[[ Dataset open ]]

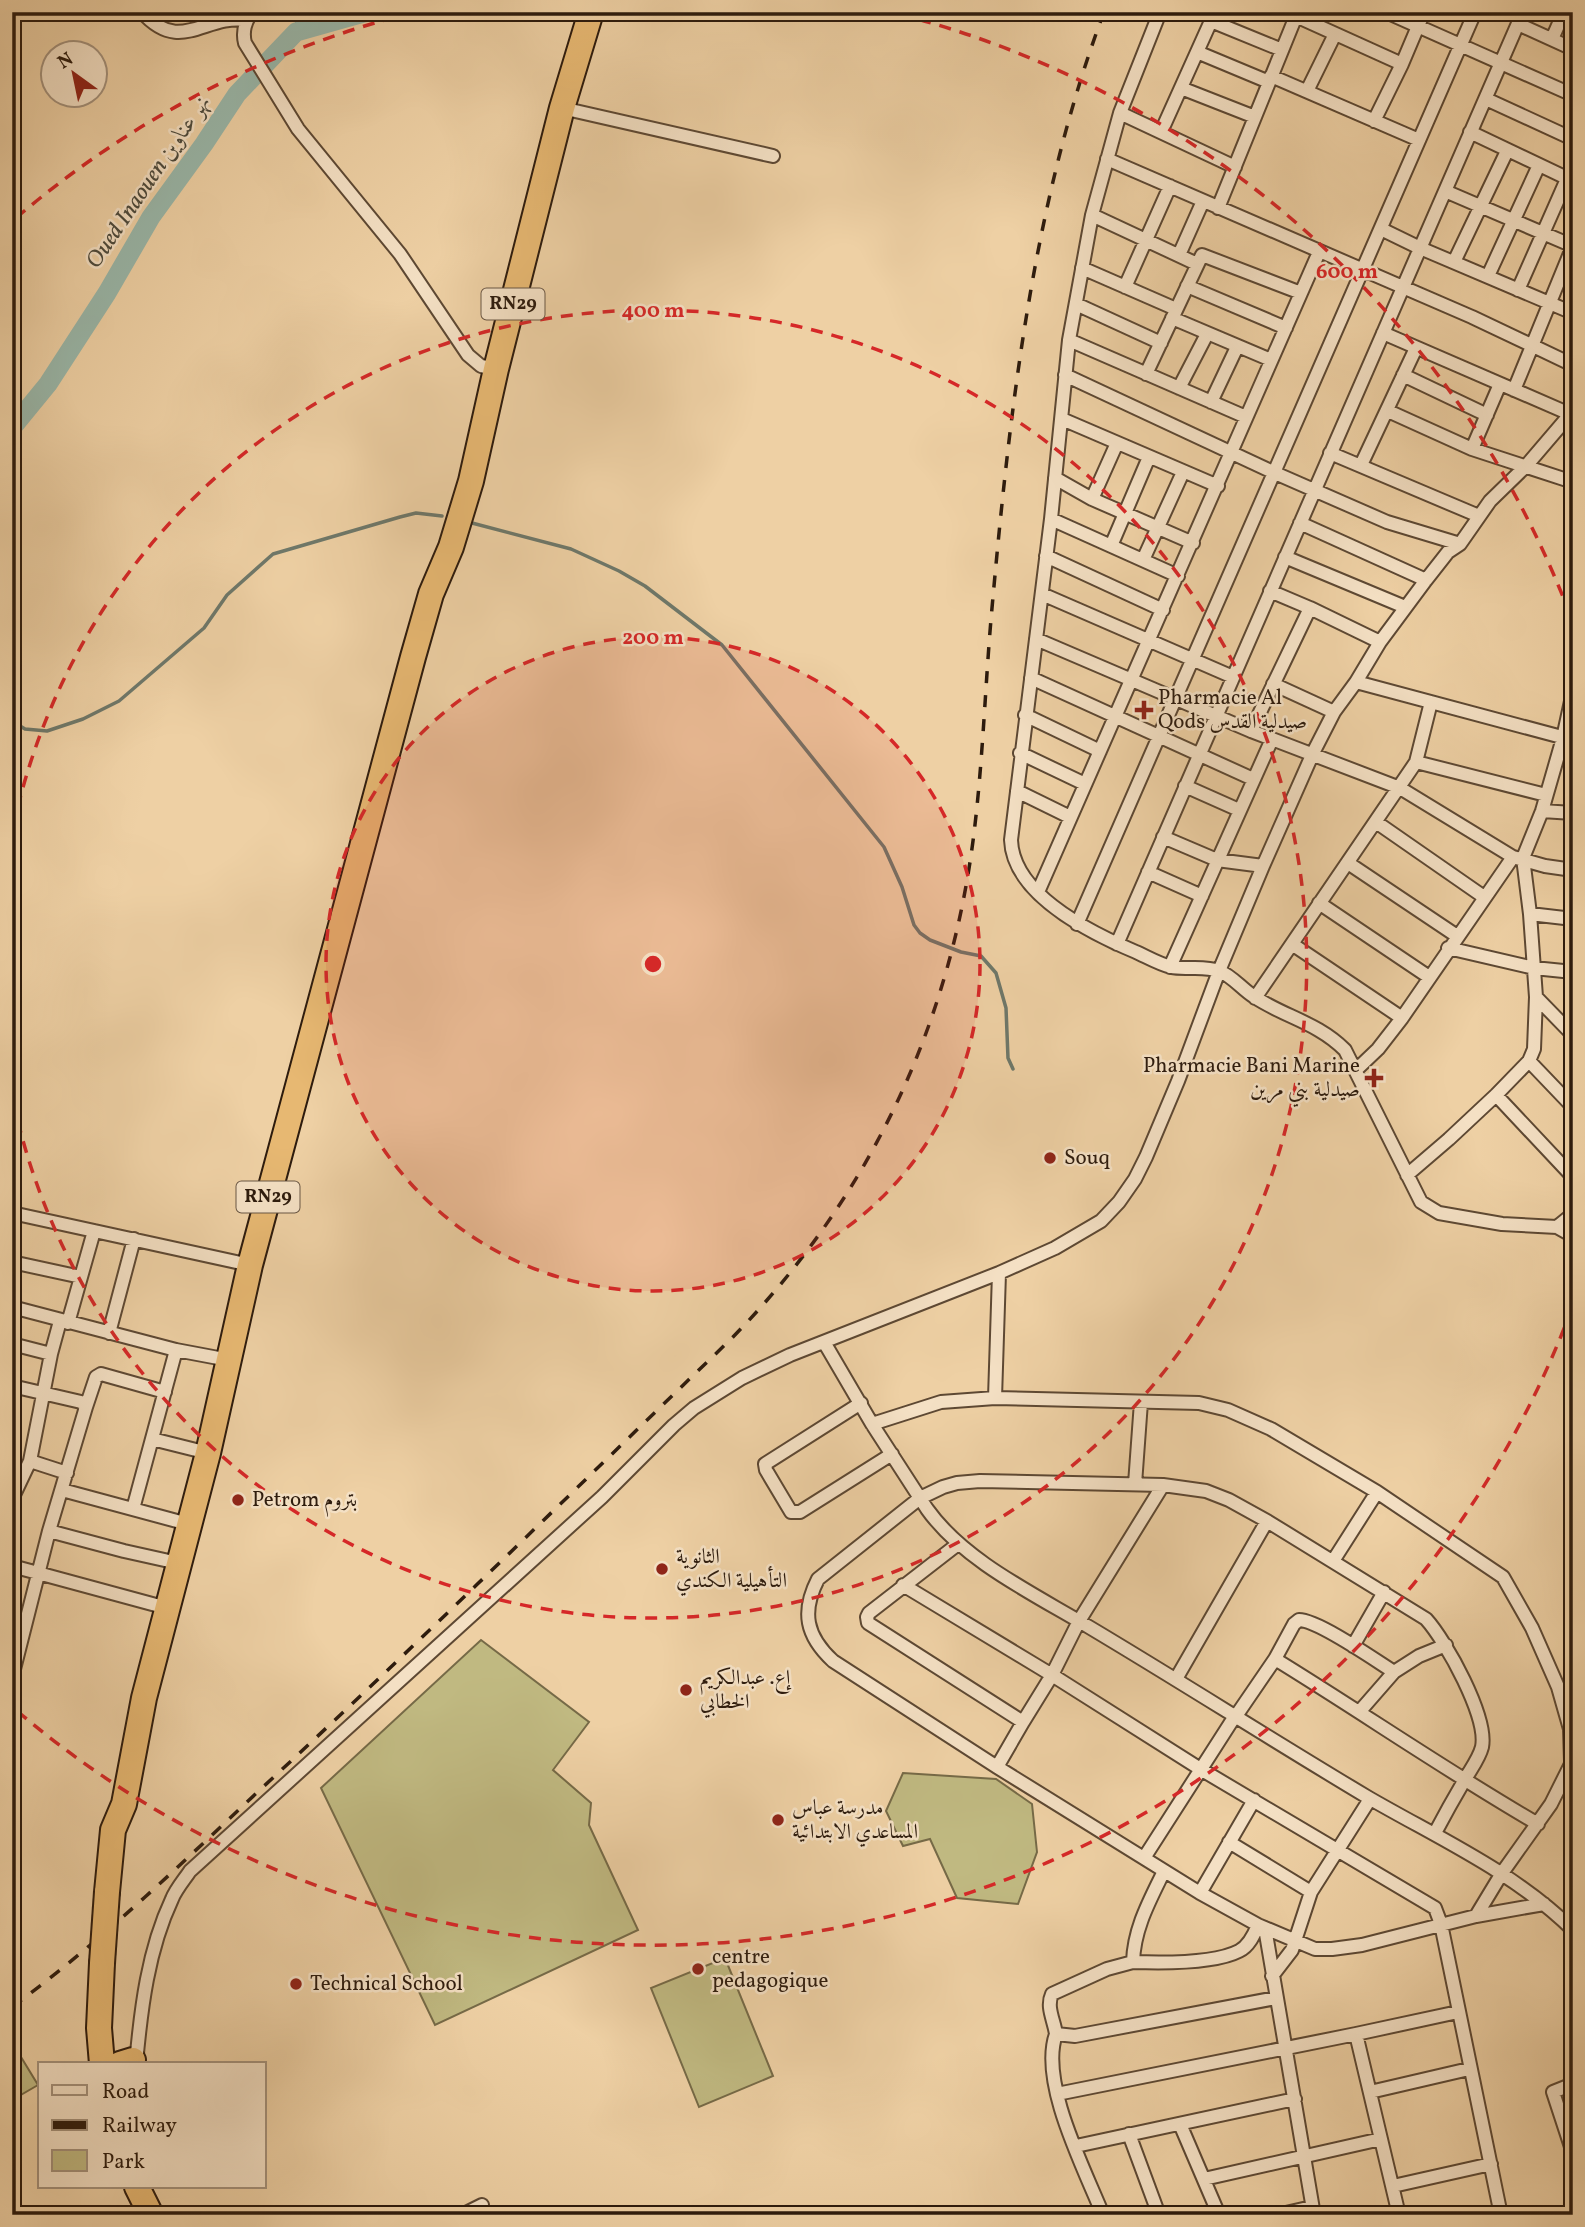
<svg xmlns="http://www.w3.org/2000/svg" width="1585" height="2227" font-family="Vollkorn,Amiri,serif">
  <rect width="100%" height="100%" fill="#eed0a4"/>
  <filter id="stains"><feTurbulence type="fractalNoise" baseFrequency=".00286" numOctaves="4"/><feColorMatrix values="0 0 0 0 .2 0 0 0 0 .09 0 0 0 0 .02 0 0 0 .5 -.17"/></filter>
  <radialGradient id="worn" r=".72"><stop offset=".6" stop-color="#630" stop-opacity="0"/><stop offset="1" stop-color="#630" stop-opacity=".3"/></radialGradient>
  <!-- green -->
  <path fill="#c0b981" stroke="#766a47" stroke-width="2" d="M 481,1640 L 589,1722 L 553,1770 L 591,1803 L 589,1825 L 638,1930 L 435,2025 L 321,1788 Z
    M 903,1773 L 996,1779 L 1032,1804 L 1037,1852 L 1018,1904 L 957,1898 L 930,1839 L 903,1846 L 886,1811 Z
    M 725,1958 L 773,2076 L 699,2107 L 651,1988 Z
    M 21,2057 L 38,2085 L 12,2100 L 12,2063 Z"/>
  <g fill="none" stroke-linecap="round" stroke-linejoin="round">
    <!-- stream -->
    <path stroke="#6e786a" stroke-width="3.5" d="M 296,32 L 298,12
      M 472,523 L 571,549 L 619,571 L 645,586 L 722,645 L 884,847 L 902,887 L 914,925 L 920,933 L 930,940 L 961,952 L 981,956 L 996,973 L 1006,1008 L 1008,1058 L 1013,1069
      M 12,721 L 25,729 L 47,731 L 83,719 L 119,701 L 204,628 L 227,595 L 273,554 L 400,517 L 416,513 L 442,516"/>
    <!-- river -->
    <path stroke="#99b6a8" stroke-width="19" d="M 12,428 L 48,384 L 107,293 L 151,217 L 204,144 L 237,94 L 296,32 L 367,12"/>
    <!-- street casing -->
    <g stroke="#5d4833" stroke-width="16">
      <path id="street" d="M 142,12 C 180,55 205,14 246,20
        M 252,12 C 245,22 242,31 245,43 L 298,129 L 400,254 L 468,355 L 481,366 L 496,369
        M 1160,12 L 1120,113 L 1092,215 L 1069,340 L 1051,519 L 1011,840 C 1013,895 1091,933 1136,952 C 1147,957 1159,964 1171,967 C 1185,970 1204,965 1219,971 C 1231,975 1242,989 1253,996 C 1284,1017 1317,1022 1345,1050 L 1421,1202 L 1439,1213 L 1502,1224 L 1557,1227 L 1573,1236
        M 1287,12 L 1402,64
        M 1386,12 L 1573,95
        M 1211,21 L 1282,50
        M 1518,24 L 1573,49
        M 1552,39 L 1564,12
        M 1197,52 L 1269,82
        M 1271,76 L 1419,140
        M 1181,88 L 1255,117
        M 1307,91 L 1335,34
        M 1486,99 L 1573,139
        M 562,108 L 773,156
        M 1120,113 L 1235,167
        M 1374,121 L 1402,64 L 1424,12
        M 1161,132 L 1215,12
        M 1470,132 L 1573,181
        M 1107,159 L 1472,317 L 1573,365
        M 1445,191 L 1573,246
        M 1218,208 L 1296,16
        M 1092,215 L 1197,264
        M 1381,229 L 1420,248 L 1573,313
        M 1179,255 L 1203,201
        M 1454,262 L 1507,151
        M 1082,268 L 1176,309
        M 1488,276 L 1539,165
        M 1187,286 L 1286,328
        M 1125,287 L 1170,186
        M 1518,290 L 1567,179
        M 1076,304 L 1161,343
        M 1172,318 L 1271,360
        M 1383,333 L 1570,414
        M 1069,340 L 1246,417
        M 1146,374 L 1202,255 L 1301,293
        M 1065,375 L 1275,473 L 1387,522 L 1460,544
        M 1403,375 L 1487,415
        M 1179,388 L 1207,334
        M 1514,390 L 1573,246
        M 1211,402 L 1237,347
        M 1388,411 L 1472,449 L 1573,482
        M 1062,419 L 1218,486
        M 1472,449 L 1500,384
        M 1330,453 L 1479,516
        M 1361,465 L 1416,348
        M 1055,478 L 1092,499 L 1193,543
        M 1092,499 L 1117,443
        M 1051,519 L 1178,576
        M 1300,523 L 1426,580
        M 1111,546 L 1149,457
        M 1046,556 L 1163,610
        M 1285,557 L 1405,607
        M 1143,560 L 1183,472
        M 1270,591 L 1310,608 L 1380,642
        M 1042,594 L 1233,677
        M 1036,639 L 1251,731 L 1400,788 L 1513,857 L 1545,866 L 1573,870
        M 1031,678 L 1253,779
        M 1356,682 L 1573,740
        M 1273,684 L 1334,712
        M 1025,715 L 1100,751
        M 1251,731 L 1310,608
        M 1020,753 L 1085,784
        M 1416,762 L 1546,795
        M 1185,786 L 1239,810
        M 1017,791 L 1070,817
        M 1542,811 L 1573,813
        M 1376,822 L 1484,897
        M 1163,837 L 1217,860 L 1263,866
        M 1348,863 L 1457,936
        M 1148,872 L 1202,896
        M 1038,892 L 1319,252
        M 1319,903 L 1429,977
        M 1530,914 L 1573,919
        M 1077,924 L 1475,12
        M 1117,944 L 1523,12
        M 1292,944 L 1402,1018
        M 1448,948 L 1534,968 L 1573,972
        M 1170,967 L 1272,739
        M 1536,997 L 1573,1035
        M 1255,998 L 1416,762 L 1431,702
        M 1529,1061 L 1573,1107
        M 1356,1070 L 1378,1049 L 1402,1018 L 1513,857
        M 1496,1095 L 1573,1177
        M 1407,1175 L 1449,1139 L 1496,1095 L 1529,1061 L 1534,1049 L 1536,997 L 1530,914 L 1523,858 L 1542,811 L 1563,738 L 1573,692
        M 12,1213 L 250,1265
        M 1557,1227 L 1573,1214
        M 12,1262 L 81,1277
        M 12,1307 L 176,1350 L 229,1360
        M 68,1323 L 94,1231
        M 109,1333 L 134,1239
        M 824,1342 L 872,1424 L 927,1509 C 964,1561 1034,1594 1089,1627 C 1183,1683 1275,1742 1369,1798 C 1440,1839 1514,1872 1573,1930
        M 12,1344 L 51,1354
        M 12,1386 L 81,1402 L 86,1407 L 49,1531 L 12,1677
        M 995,1398 L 999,1273
        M 861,1403 L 765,1464 L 766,1470 L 791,1512 L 800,1512 L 892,1454
        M 86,1407 L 96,1377 L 101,1374 L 165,1392
        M 872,1424 L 941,1402 L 995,1398 L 1199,1403 L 1228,1410 L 1271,1429 L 1377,1492 L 1503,1577 L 1532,1628 L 1558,1687 L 1570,1729 L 1571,1761
        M 152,1439 L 208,1453
        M 30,1461 L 67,1473
        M 1135,1484 L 1141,1402
        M 62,1490 L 188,1524
        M 12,1499 L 30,1461 L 51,1354 L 60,1321
        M 133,1509 L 176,1350
        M 49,1531 L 124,1551 L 178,1563
        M 958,1544 L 869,1613 L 867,1617 L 868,1623 L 1023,1722 L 1052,1675 L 1079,1621 L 1163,1485
        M 1333,1561 L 1377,1492
        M 12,1566 L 167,1608
        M 903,1585 L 1052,1675 L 1202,1770 L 1435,1908 L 1441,1924 L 1501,2215
        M 1353,1646 L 1384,1592
        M 1275,1659 C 1363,1713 1448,1772 1538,1824
        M 1176,1679 L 1267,1521
        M 1360,1711 L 1394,1672 L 1419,1656 L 1446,1645
        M 1236,1716 L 1275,1659 L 1294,1624 L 1299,1620 C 1318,1620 1375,1660 1394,1672
        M 997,1767 L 1023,1722
        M 1435,1833 C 1444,1816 1454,1798 1464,1781 C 1470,1770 1479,1759 1482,1747 C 1488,1717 1446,1641 1426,1619 L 1267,1521 L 1229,1500 L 1206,1491 L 1163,1485 L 980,1481 L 957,1483 L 943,1487 L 920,1498 L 818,1579 C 801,1612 806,1636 833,1661 L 997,1767 L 1200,1893 L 1258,1925 L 1315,1949 L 1332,1949 L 1362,1945 L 1476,1916 L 1544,1904
        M 1229,1842 L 1311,1892
        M 1144,1858 L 1235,1716
        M 1164,1871 C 1150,1900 1134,1928 1133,1962 L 1107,1969 L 1052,1994 C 1046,2007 1054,2020 1056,2034 L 1075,2036 L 1276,1998
        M 1200,1893 L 1254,1800
        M 1476,1916 L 1502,1873 L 1551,1804 L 1573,1760
        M 1265,1928 L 1314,2215
        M 1133,1962 C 1161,1963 1214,1964 1239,1951 C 1249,1946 1254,1935 1258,1925
        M 1272,1976 L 1292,1950 L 1311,1892 L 1370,1799
        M 1056,2034 C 1039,2082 1084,2168 1103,2215
        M 1356,2034 L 1399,2215
        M 136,2064 C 141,2008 148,1950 172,1899 C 176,1889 184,1880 190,1871 L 602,1497 L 674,1425 L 694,1408 L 742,1378 L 790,1355 L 999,1273 L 1055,1248 L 1101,1221 L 1119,1202 L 1135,1179 L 1146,1157 L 1178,1081 L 1219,971 L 1263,866 L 1313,753 L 1334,712 L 1356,682 L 1380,642 L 1426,580 L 1448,552 L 1460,544 L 1490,501 L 1526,466 L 1573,411
        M 1573,2084 L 1553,2092 L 1573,2153
        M 1370,2092 L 1469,2069
        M 1058,2095 L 1062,2093 L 1356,2034 L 1458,2012
        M 1180,2124 L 1219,2215
        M 1129,2134 L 1159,2215
        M 1076,2146 L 1295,2099
        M 1204,2179 L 1381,2139
        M 1393,2186 L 1491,2164
        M 462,2215 L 482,2205
        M 1277,2215 L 1312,2207"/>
    </g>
    <!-- highway casing -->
    <g stroke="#2d1b0d" stroke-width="28">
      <path id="highway" d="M 107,1892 L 113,1830 L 124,1804 L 144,1698 L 208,1453 L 250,1265 L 413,657 L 431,594 L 451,547 L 471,481 L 496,369 L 562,108 L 591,12
        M 102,2064 L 99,2028 L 102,1963
        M 120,2064 L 133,2060
        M 137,2187 L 151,2215"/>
    </g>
    <!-- street -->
    <use href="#street" stroke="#f4e0c4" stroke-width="12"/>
    <!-- highway -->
    <use href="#highway" stroke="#e7b872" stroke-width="24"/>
    <!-- rail -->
    <path stroke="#2d1b0d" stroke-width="3.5" stroke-dasharray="12 12" stroke-linecap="butt" d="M 12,2007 C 102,1941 182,1863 263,1787 C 421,1641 575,1489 730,1340 C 866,1202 948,1032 973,841 C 983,764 985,685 992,608 C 1010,408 1033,201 1104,12"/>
    <!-- highway-bridge casing -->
    <g stroke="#2d1b0d" stroke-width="28" stroke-linecap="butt">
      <path id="highway-bridge" d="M 102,1963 L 107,1892"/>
    </g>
    <!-- highway-bridge -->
    <use href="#highway-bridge" stroke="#e7b872" stroke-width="24"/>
  </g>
  <!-- distance rings -->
  <circle cx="653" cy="964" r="327" fill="#d62828" fill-opacity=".12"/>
  <g fill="none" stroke="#d62828" stroke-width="3.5" stroke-dasharray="12 9">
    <circle cx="653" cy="964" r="327"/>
    <path d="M13 828A654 654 0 1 1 13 1100"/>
    <path d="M1572 1308A981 981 0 0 1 16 1710M16 218A981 981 0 0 1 407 14M899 14A981 981 0 0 1 1572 620"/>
  </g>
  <!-- markers -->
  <g fill="#8f2418" stroke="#f4e0c4" stroke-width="2.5">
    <path d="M1140.5 699.5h7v7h7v7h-7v7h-7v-7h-7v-7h7z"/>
    <path d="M1370.5 1067.5h7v7h7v7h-7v7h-7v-7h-7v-7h7z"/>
    <circle cx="1050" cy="1158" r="7"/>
    <circle cx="238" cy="1500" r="7"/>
    <circle cx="662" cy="1569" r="7"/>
    <circle cx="686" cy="1690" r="7"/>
    <circle cx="778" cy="1820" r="7"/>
    <circle cx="698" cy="1969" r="7"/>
    <circle cx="296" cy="1984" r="7"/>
  </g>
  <g text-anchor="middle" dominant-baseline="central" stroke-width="5" stroke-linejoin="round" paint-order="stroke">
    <!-- shield labels -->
    <g fill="#f4e0c4" stroke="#695644" stroke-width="2">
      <rect x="481.5" y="288.5" width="63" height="31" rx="5"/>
      <rect x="236.5" y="1181.5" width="63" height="31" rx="5"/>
    </g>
    <g font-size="19" font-weight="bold" fill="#2d1b0d">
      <text x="513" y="304">RN29</text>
      <text x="268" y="1197">RN29</text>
    </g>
    <!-- poi labels -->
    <g font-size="21" fill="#2d1b0d" stroke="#f4e0c4" text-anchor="start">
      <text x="1158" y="698">Pharmacie Al<tspan x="1158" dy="24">Qods صيدلية القدس</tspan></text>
      <text x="1360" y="1066" text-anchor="end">Pharmacie Bani Marine<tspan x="1360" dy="24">صيدلية بني مرين</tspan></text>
      <text x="1064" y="1158">Souq</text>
      <text x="252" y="1500">Petrom بتروم</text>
      <text x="676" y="1557">الثانوية<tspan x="676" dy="24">التأهيلية الكندي</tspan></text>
      <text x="700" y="1678">إع. عبدالكريم<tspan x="700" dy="24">الخطابي</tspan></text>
      <text x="792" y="1808">مدرسة عباس<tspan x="792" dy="24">المساعدي الابتدائية</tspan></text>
      <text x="712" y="1957">centre<tspan x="712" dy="24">pedagogique</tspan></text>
      <text x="310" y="1984">Technical School</text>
    </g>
    <!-- water labels -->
    <g font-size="23" font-style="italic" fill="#4d4a3c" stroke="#f4e0c4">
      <text transform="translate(149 182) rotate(-56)">Oued Inaouen نهر عناوين</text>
    </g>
  </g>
  <circle cx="653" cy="964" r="10" fill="#d62828" stroke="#f4e0c4" stroke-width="3.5"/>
  <g font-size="21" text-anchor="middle" font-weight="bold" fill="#d62828" stroke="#f4e0c4" stroke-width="5" stroke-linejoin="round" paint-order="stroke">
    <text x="1347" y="278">600 m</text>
    <text x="653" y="317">400 m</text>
    <text x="653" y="644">200 m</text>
  </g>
  <!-- margin -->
  <rect width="1585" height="2227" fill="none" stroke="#eed0a4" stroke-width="42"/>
  <rect x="14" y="14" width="1557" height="2199" fill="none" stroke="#2d1b0d" stroke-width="3.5"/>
  <rect x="21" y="21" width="1543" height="2185" fill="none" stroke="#2d1b0d" stroke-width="2"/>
  <!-- legend -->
  <rect x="38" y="2062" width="228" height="126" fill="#f4e0c4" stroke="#a4917b" stroke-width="2"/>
  <rect x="52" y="2085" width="35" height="10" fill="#f4e0c4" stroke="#a4917b" stroke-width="2"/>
  <text x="102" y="2098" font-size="21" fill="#2d1b0d">Road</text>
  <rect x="52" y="2120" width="35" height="10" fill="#2d1b0d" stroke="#a4917b" stroke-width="2"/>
  <text x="102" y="2132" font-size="21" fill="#2d1b0d">Railway</text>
  <rect x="52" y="2150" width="35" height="21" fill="#c0b981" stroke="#a4917b" stroke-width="2"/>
  <text x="102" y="2168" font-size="21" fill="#2d1b0d">Park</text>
  <!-- north arrow -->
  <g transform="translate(74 74) rotate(327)"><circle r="33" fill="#f4e0c4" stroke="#a4917b" stroke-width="2"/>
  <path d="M0-5L12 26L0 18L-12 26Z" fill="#8f2418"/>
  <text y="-10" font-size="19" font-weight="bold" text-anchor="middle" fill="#2d1b0d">N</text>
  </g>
  <rect width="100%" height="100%" filter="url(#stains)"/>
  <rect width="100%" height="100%" fill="url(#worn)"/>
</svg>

[[ Dataset closed ]]

Brief: Wherever a line above includes the string "worn", count it; give only the final tally.

Answer to the exercise: 2